Compatibility between models for cause specific hazards and cumulative incidence functions
As we have seen, it is perfectly possible to fit Fine and Gray models after using smcfcs to impute missing covariates. Is the approach we have taken here sensible? One concern is whether the Cox models for the cause specific hazards assumed in the imputation process by smcfcs are compatible with the Cox models assumed in the Fine and Gray model I fitted. As implemented here, I assumed all of the hazard ratios concerned were constant over time. Unfortunately it is generally the case that such models for the cause specific hazards and sub-distribution hazards cannot simultaneously be correct (i.e. they are not compatible). In Fine and Gray’s original paper they stated that in applications time by covariate interactions are anticipated, I think on the assumption that these occur if one assumes time constant hazard ratios for covariate effects for the cause-specific hazard functions. That the two models cannot both be correctly specified is explored in detail in a paper by Grambauer et al 2010.
What does this mean in practice for imputation of missing covariates in competing risks data?

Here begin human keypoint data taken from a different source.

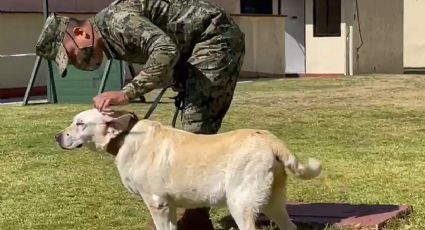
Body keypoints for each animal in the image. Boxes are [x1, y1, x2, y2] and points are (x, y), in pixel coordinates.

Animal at [56, 109, 322, 230]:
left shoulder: (158, 204)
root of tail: (270, 140)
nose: (57, 136)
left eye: (80, 123)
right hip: (273, 202)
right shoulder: (170, 205)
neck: (125, 138)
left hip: (241, 204)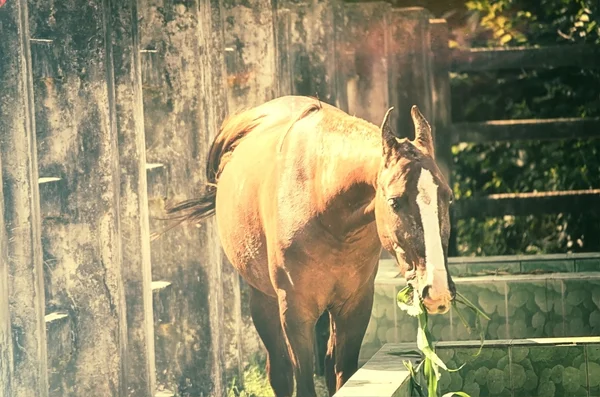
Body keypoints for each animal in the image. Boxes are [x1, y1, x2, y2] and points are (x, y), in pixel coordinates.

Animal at [164, 96, 454, 396]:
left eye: (448, 197)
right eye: (395, 202)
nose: (437, 290)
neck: (321, 201)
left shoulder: (355, 305)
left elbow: (343, 374)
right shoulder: (295, 312)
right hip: (263, 301)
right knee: (279, 371)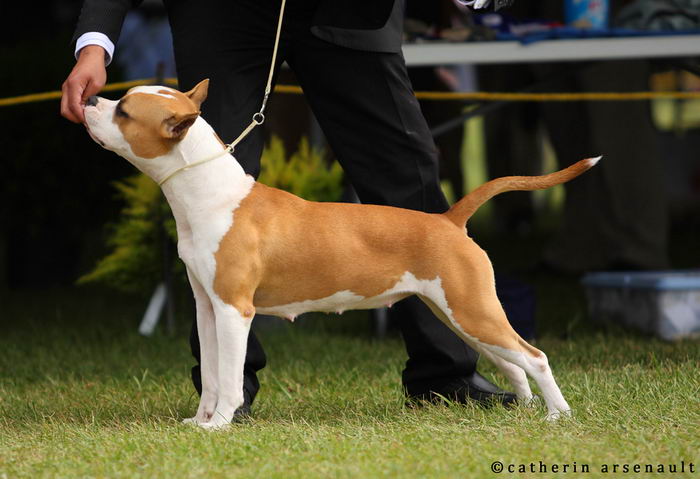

At least based on what I understand now, my best advice would be that one can impute using smcfcs, but being careful to check that the Cox model assumptions for the cause-specific hazard functions which are made are reasonable for the data. If one finds evidence that the cause-specific HRs of some covariates change over time, it may be possible to use extensions of smcfcs to handle such time-varying effects, as described by my colleagues Ruth Keogh and Tim Morris. As far as I know though (I haven’t spoken to them yet about this) their implementation and code are for the case of survival data rather than competing risks. Further work on the code would I think be thus required to merge their extension into the main smcfcs code which accommodates competing risks.
Having imputed covariates using smcfcs, one should then be careful to check whether sub-distribution hazard ratios are constant over time or not. I am not an expert on the use of Fine and Gray models, but my initial thought is that if the sub-distribution hazard ratio for a particular covariate of interest is not constant over time, perhaps it is preferable to use cause-specific hazard models for the different causes and then from these estimate marginal cumulative incidence function plots showing the effect of the covariate of interest. But there are perhaps other reasons why one would still prefer to stick with the Fine and Gray modelling approach that I’ve not understood.
Lastly, as per the final sentence of Bartlett and Taylor 2016, it would be interesting to investigate how to impute covariates in such a way which is compatible with a Fine and Gray model for one particular cause of interest.